Feds Clamp Down On Marijuana - safnow.org

Reversing an Obama administration policy, Attorney General Jeff Sessions issued January 4 a memorandum to all U.S. Attorneys directing them to enforce federal laws involving marijuana.

The memorandum followed the legalization of recreational marijuana in California on January 1, increasing to 30 the number of states and the District of Columbia which have legalized the use, production and sale of marijuana in some form.

The memorandum reversed an Obama Administration policy outlined in a 2013 memorandum that directed United States Attorneys to refrain from prosecuting medical marijuana businesses and users in states where it was legal.

Attorney General Sessions said the memorandum “simply directs all U.S. Attorneys to use previously established prosecutorial principles that provide them all the necessary tools to disrupt criminal organizations, tackle the growing drug crisis, and thwart violent crime across our country.”

Attorney General Jeff Sessions has long-opposed the legalization of marijuana.

“I am definitely not a fan of expanded use of marijuana,” Sessions said shortly after taking office. “But states, they can pass the laws they choose.
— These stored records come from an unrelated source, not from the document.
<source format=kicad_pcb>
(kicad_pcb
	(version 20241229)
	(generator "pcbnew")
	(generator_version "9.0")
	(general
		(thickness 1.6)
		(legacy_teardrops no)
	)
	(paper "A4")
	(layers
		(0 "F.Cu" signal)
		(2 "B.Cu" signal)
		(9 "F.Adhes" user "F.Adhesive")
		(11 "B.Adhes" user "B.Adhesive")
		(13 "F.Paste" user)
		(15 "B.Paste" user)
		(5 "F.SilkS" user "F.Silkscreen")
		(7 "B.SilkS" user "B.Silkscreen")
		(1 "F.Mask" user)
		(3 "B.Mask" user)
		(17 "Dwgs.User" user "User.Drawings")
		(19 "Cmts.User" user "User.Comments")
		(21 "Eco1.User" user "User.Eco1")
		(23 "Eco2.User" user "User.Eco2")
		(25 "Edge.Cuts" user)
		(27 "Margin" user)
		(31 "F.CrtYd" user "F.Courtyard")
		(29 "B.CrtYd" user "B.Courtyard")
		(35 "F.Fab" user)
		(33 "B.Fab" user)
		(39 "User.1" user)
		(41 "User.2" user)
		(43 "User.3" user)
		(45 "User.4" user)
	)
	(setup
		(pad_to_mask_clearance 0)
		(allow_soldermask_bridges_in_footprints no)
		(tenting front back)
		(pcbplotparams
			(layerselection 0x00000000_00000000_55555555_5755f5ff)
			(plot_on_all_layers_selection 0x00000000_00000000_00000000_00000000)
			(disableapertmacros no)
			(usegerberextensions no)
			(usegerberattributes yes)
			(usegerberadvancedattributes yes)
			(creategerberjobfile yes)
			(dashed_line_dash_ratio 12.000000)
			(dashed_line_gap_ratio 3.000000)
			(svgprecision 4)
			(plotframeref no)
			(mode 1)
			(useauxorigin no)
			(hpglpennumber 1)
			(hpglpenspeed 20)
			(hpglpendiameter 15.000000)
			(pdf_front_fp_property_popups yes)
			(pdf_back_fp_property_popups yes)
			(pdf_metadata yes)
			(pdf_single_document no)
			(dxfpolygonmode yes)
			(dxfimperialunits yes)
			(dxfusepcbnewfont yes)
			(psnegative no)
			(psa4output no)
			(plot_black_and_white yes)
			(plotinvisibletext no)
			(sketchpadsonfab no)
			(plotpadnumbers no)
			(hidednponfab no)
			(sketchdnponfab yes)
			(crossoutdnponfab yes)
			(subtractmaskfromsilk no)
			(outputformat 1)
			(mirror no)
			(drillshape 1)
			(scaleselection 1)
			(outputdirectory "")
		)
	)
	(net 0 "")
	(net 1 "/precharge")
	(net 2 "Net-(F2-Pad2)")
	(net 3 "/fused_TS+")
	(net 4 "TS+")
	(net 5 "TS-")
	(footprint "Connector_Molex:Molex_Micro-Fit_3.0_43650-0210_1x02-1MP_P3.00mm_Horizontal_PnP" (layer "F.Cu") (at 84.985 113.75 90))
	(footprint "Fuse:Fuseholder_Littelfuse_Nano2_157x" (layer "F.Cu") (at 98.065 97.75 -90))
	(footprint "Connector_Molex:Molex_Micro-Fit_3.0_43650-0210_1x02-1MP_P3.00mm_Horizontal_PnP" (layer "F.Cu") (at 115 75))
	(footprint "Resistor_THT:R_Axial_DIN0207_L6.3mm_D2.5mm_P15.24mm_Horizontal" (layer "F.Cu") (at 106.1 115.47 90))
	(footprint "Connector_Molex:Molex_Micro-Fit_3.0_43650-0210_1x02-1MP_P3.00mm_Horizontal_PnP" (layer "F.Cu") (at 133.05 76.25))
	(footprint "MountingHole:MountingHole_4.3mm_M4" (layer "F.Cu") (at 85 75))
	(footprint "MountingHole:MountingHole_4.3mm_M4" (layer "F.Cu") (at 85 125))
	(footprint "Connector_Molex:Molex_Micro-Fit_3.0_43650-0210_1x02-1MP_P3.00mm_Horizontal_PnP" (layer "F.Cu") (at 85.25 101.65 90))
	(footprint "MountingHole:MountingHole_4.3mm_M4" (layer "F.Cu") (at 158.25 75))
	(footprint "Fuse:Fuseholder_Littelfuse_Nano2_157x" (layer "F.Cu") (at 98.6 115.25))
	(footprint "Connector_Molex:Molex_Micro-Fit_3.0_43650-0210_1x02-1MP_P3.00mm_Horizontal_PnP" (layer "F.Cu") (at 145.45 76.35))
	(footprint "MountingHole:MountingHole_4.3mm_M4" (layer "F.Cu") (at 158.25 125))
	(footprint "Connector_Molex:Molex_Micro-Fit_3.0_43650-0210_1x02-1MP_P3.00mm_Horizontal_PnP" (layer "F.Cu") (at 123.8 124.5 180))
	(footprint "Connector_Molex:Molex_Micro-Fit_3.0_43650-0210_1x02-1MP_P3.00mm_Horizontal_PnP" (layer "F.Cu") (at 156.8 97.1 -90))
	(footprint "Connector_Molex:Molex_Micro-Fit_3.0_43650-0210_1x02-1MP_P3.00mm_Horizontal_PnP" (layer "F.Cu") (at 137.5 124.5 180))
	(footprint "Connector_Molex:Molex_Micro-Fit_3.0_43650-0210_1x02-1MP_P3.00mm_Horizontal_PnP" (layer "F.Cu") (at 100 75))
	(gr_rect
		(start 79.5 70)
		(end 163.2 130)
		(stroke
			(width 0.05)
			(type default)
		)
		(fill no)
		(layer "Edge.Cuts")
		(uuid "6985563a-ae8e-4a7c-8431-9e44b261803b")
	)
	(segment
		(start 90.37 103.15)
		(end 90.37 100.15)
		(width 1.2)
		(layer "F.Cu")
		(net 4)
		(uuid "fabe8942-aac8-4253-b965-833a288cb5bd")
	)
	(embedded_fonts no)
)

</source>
I would just say, it does remain a violation of federal law to distribute marijuana throughout any place in the United States, whether a state legalizes it or not.”
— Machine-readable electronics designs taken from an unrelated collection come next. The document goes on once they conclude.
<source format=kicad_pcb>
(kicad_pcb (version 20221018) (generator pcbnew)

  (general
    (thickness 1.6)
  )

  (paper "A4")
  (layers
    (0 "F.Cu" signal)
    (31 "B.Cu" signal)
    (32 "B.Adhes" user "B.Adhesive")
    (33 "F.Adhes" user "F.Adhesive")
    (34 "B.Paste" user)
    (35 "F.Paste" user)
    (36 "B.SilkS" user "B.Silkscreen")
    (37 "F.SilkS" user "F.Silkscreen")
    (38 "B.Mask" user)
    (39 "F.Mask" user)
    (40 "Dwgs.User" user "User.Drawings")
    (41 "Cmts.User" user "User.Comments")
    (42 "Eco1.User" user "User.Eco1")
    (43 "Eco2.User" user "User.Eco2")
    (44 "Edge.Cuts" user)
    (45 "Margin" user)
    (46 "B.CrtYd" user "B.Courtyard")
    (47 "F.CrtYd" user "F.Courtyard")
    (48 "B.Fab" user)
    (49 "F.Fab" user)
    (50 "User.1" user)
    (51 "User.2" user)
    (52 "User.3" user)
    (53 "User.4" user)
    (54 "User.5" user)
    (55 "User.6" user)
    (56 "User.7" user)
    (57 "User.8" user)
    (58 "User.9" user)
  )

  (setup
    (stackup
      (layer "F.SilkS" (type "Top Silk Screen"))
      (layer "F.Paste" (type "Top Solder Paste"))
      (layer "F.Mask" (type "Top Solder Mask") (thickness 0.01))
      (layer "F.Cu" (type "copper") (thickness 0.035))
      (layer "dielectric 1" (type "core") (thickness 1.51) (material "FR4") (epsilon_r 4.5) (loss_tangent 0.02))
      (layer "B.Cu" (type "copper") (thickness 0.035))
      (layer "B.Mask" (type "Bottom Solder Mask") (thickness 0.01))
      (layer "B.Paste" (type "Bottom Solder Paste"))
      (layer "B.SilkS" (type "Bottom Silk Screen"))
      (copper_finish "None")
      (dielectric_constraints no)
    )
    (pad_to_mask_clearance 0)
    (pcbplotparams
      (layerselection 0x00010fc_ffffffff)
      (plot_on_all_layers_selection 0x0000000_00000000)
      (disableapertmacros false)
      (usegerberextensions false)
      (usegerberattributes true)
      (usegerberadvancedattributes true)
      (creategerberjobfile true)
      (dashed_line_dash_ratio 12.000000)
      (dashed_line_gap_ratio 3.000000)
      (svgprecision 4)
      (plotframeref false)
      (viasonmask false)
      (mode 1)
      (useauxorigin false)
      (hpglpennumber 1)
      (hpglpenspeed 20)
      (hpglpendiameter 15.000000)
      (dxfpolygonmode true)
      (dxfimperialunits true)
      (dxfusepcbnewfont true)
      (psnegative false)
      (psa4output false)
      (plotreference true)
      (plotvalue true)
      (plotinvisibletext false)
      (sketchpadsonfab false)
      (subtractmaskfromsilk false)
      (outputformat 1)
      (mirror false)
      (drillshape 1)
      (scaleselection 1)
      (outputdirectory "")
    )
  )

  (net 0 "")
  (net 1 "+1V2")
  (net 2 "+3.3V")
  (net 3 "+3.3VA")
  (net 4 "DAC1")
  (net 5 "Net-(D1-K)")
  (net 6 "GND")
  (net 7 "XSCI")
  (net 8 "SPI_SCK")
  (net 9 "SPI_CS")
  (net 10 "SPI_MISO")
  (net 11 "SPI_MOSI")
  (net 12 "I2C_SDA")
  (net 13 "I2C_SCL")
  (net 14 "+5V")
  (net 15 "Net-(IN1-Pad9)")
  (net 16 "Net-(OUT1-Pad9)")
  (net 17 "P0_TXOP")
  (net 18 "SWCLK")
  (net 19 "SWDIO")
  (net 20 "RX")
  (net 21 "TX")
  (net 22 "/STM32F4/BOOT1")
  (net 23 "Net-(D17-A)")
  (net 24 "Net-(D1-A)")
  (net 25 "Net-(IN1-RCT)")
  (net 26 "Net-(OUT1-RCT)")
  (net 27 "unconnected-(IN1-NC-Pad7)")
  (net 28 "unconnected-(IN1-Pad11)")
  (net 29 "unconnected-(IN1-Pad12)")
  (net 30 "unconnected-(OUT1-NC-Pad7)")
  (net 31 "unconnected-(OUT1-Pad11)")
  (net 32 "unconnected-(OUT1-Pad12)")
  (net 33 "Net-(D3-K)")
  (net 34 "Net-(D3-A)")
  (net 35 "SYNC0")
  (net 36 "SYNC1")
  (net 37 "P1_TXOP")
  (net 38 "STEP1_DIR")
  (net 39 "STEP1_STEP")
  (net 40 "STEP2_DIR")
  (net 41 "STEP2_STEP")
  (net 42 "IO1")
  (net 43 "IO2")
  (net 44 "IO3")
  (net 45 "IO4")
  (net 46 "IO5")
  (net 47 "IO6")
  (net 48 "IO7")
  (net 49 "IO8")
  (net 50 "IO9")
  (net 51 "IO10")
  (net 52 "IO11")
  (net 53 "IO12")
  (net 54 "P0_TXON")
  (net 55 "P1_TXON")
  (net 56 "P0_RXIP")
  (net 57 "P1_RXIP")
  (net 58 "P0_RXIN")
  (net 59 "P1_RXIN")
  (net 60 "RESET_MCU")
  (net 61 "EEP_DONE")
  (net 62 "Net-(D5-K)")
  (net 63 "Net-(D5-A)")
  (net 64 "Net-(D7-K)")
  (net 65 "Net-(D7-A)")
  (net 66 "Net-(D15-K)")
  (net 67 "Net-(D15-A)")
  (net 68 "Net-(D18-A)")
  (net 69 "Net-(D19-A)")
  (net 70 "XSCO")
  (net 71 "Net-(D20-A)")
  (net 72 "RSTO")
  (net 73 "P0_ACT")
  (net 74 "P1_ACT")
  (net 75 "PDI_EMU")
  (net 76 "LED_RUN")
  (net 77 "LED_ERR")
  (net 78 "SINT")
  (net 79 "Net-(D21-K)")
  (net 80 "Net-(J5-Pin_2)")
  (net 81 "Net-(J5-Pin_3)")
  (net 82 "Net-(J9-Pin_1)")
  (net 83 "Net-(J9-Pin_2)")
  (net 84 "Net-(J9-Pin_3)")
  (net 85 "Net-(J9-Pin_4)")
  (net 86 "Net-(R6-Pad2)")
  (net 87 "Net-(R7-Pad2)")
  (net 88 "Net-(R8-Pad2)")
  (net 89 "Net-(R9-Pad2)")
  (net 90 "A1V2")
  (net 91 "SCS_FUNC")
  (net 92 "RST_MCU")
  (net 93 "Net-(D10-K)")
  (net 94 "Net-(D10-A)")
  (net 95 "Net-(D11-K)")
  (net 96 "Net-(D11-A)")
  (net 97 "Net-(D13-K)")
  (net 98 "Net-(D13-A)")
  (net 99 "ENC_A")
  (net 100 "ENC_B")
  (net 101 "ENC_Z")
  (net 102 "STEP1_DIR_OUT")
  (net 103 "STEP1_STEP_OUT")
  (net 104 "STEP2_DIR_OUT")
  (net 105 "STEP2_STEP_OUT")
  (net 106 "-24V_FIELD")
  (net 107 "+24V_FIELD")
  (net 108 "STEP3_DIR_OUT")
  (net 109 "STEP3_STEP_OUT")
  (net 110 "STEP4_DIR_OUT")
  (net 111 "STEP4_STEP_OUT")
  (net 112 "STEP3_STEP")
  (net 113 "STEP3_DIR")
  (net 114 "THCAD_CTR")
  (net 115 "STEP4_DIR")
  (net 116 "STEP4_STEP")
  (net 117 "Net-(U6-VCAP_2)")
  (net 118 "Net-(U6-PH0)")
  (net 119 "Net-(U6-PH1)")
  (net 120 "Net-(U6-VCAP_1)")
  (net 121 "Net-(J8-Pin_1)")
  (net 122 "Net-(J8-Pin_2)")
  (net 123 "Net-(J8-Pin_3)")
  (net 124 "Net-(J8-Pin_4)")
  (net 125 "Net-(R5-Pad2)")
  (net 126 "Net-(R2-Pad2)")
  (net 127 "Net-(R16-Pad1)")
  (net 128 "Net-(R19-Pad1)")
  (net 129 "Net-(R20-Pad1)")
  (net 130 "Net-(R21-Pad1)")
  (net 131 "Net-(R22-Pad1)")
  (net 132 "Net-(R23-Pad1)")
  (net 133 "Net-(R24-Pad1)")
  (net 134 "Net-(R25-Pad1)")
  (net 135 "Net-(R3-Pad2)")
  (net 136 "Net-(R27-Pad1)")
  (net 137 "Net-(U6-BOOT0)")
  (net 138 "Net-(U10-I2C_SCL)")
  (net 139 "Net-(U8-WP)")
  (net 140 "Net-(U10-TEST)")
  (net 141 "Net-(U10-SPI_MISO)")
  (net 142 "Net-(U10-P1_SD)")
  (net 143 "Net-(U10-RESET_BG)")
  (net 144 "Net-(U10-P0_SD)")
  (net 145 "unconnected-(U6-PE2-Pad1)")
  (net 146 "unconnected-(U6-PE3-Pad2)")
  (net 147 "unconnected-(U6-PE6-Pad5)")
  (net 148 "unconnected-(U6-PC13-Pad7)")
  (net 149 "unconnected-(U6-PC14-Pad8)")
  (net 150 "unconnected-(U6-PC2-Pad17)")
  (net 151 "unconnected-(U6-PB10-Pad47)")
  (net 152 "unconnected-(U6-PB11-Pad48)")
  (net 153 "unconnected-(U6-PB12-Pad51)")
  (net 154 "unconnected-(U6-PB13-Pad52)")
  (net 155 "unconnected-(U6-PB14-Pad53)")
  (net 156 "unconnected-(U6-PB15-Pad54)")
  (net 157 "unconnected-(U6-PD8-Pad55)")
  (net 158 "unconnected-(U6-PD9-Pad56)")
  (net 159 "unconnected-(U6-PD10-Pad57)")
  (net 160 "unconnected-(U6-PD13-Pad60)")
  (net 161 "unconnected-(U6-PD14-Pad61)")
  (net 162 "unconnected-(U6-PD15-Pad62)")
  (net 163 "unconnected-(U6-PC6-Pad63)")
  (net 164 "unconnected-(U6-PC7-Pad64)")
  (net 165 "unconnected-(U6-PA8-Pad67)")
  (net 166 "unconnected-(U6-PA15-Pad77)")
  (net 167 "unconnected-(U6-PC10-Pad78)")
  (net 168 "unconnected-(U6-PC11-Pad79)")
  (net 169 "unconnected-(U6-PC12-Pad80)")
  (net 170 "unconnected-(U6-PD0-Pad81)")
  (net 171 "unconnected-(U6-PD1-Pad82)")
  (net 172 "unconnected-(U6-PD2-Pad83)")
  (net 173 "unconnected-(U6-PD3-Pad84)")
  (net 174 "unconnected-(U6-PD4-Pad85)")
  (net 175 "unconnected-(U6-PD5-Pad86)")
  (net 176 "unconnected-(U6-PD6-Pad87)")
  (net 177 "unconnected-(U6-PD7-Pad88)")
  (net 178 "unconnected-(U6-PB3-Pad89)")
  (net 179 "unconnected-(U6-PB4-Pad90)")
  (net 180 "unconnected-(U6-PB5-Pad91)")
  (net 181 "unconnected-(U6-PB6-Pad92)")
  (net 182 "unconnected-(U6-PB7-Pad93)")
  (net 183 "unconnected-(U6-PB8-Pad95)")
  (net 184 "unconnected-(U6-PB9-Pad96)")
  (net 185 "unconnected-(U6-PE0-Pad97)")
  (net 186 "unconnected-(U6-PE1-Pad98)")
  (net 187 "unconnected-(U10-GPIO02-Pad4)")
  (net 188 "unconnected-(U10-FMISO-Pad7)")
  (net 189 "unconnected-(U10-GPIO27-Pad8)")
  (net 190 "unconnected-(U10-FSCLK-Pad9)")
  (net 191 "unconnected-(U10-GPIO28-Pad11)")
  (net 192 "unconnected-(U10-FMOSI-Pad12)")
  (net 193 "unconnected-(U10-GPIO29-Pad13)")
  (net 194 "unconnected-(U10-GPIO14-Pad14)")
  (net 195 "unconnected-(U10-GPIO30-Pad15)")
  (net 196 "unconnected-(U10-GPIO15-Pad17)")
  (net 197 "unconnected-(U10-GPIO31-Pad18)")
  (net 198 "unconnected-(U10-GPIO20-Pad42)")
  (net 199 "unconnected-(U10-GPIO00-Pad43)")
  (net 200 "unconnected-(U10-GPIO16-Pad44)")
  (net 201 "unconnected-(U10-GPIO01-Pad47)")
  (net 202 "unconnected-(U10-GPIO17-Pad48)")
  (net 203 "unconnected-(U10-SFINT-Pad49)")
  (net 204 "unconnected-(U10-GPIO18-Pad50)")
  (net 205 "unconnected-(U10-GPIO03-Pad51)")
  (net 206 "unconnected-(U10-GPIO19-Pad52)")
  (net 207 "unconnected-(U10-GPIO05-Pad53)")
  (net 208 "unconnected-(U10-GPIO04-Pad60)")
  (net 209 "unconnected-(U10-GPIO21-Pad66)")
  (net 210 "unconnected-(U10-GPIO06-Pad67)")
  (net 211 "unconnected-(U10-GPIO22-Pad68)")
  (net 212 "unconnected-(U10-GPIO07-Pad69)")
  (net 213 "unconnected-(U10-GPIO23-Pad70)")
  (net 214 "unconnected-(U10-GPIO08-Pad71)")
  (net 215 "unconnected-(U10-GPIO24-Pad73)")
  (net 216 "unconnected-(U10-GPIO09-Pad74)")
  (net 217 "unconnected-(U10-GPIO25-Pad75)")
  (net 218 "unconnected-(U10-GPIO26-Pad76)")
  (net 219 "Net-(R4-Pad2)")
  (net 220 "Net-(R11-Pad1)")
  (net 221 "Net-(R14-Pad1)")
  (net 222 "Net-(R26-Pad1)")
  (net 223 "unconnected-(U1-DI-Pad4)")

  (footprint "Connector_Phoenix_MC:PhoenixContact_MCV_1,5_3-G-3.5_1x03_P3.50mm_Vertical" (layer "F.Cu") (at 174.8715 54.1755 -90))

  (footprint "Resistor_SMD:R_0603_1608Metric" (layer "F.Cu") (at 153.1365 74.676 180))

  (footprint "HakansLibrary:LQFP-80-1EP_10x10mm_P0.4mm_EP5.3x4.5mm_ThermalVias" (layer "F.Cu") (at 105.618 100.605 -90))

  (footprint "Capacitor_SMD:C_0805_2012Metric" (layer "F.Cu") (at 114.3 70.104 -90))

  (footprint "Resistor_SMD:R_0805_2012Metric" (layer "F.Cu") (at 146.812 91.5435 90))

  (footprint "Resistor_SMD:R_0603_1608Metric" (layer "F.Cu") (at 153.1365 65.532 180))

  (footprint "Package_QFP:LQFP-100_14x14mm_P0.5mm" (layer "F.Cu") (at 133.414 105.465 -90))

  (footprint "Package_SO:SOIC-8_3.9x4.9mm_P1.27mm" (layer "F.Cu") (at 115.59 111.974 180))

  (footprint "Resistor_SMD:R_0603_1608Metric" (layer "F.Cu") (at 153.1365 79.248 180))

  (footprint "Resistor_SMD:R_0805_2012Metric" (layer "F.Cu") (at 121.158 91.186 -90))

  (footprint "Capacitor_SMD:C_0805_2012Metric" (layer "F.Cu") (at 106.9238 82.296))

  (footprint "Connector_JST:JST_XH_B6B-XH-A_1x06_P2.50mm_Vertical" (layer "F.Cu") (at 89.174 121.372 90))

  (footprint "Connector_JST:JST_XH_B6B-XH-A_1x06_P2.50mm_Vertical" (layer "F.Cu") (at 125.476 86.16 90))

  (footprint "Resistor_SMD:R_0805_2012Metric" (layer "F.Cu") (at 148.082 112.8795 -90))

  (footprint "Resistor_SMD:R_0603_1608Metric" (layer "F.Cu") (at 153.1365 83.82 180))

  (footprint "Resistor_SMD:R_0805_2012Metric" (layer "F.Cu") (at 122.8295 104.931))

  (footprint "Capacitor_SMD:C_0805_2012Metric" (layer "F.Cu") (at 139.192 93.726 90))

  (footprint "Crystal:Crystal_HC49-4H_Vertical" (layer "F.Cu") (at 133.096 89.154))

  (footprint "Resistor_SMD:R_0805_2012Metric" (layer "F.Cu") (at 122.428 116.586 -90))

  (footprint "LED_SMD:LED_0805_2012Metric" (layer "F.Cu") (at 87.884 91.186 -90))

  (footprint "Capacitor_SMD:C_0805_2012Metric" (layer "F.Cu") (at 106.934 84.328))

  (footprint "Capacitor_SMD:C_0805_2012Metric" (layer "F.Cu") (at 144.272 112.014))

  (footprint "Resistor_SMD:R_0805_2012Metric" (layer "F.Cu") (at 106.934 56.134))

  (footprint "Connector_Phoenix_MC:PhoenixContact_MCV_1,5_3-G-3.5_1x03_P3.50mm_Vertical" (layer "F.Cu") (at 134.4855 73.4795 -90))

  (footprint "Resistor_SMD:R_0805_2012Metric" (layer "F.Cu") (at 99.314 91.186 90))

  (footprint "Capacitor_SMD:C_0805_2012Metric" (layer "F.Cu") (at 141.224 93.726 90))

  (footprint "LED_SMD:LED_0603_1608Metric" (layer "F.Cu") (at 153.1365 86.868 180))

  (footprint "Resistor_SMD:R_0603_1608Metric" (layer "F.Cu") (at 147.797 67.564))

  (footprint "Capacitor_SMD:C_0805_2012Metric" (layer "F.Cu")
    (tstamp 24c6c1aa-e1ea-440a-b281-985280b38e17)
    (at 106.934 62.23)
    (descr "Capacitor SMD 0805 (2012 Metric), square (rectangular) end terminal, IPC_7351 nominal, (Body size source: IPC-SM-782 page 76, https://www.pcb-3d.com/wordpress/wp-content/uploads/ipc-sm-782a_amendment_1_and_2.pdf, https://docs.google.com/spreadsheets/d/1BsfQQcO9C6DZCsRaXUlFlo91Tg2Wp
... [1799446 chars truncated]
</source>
Growers seeking to engage in the production or sale of marijuana in those states where it has been legalized already face significant regulatory hurdles and financial costs imposed by those state governments.

While some growers in those states have converted all or some of their production to marijuana despite the risks, regulatory hurdles and costs, any commerce involving marijuana remains illegal under federal law.

Federal statutes and regulations intended to detect drug trafficking, terrorist activity, and other criminal acts have served as a major obstacle to businesses engaged in marijuana commerce from obtaining financial services, including banking.

Federal law labels marijuana a controlled substance and requires banks to report related transactions as suspicious activity.  No bank, credit union or financial-services company can knowingly accept business accounts with any marijuana connection.

As a result, businesses involved in marijuana have been forced to operate on a cash-only basis.

In addition, the Internal Revenue Code bars businesses involved in “drug trafficking” from utilizing those deductions under the federal tax code resulting in businesses involving marijuana not being allowed to deduct operating expenses from their income.

In some cases, businesses engaged in marijuana commerce have been subject to pay up to 70 percent of their net income to the federal government.  Some businesses have been audited by the Internal Revenue Service and have been forced to shut down.

The US Department of Treasury has issued guidance that placed additional liability on financial institutions if businesses utilizing their services engage in illegal activity, preventing financial institutions from accepting licensed growers, retailers and dispensaries involved with marijuana as ordinary banking customers.

The conflicts between federal laws and those of several states involving marijuana will continue to cause uncertainty as the floral industry grapples with the realities of some growers moving away from floral products and toward marijuana.